When performed by a computer, defect detection is typically executed pixel by pixel for each image. Detection algorithms are developed using deep learning. 

“Defect detection is an important area in today’s AM research, as it enables manufacturers to monitor and improve the quality and mechanical properties of AM components and products,” Mehta said. However, obtaining high-quality data to train computer vision algorithms is resource expensive, which can create a bottleneck in AM.

Mehta and Shao sought to address this need by investigating federated learning, which allows multiple manufacturers to collaboratively train a machine learning model under a central server without exposing their own data to one another. “The data never leaves the manufacturer’s location, thus providing a notion of privacy,” Mehta said.

Federated learning model.
Federated learning allows the use of data from multiple sources without compromising privacy.
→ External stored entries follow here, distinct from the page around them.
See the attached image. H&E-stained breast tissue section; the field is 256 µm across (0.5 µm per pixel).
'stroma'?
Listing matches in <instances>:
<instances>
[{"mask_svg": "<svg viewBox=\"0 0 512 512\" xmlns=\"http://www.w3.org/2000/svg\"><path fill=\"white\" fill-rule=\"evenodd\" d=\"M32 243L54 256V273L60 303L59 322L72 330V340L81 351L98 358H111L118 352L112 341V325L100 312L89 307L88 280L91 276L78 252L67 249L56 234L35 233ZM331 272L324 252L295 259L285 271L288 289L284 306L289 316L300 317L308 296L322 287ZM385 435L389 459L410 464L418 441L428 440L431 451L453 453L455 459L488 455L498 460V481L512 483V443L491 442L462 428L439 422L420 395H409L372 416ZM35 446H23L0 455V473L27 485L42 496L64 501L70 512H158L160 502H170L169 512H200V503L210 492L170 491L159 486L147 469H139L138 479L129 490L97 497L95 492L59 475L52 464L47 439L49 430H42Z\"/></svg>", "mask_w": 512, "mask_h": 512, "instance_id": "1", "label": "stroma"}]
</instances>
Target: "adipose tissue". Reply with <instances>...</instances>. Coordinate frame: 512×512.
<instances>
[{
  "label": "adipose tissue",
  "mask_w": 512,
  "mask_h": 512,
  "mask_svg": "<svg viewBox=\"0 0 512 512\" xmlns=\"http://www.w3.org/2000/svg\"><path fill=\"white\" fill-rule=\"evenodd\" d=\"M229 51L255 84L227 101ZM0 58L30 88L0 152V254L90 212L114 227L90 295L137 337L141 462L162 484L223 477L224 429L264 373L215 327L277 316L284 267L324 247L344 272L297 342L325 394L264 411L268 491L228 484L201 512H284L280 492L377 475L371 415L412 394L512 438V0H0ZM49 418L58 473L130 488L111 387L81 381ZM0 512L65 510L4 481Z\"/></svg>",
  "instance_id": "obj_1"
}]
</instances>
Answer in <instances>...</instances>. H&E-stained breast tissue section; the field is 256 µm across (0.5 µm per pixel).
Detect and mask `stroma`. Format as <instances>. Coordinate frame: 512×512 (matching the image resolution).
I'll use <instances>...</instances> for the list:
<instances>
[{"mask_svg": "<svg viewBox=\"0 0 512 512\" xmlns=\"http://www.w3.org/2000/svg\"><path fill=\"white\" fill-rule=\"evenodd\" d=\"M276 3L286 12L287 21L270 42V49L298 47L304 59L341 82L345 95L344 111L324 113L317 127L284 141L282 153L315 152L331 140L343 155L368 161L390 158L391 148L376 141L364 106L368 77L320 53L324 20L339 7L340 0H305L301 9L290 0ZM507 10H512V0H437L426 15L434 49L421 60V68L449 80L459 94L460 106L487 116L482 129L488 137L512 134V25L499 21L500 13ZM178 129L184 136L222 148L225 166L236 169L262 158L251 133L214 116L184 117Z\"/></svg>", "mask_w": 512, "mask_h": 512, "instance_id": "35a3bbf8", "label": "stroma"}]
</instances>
The team used images of 3D-printed parts as training data for classifying each pixel as powder, part, or defect in a process called semantic segmentation. To simulate a real-world federated learning scenario, they divided the images among eight different sources. Findings indicated that algorithmic performance is significantly improved by federated learning, meaning that manufacturers can use this paradigm to effectively pool their resources without compromising proprietary data.

“This work is one of the first to study federated learning on real-world manufacturing data and opens up exciting opportunities for future work,” Mehta said. “We hope that this work will advance the use of deep learning in data-scarce production environments in AM as well as manufacturing in general.”

Future directions for this research include the development of low-cost, generalizable decision-making methods for manufacturing applications. “Our group is exploring a new interdisciplinary area called ‘cost-effective machine learning for smart manufacturing,’” said Shao, explaining that the field is comprised of federated learning, transfer learning, active learning, data fusion, and physics-formed hierarchical modeling. “We envision that these decision-making approaches will collectively promote the agility, intelligence, and automation of modern manufacturing factories.”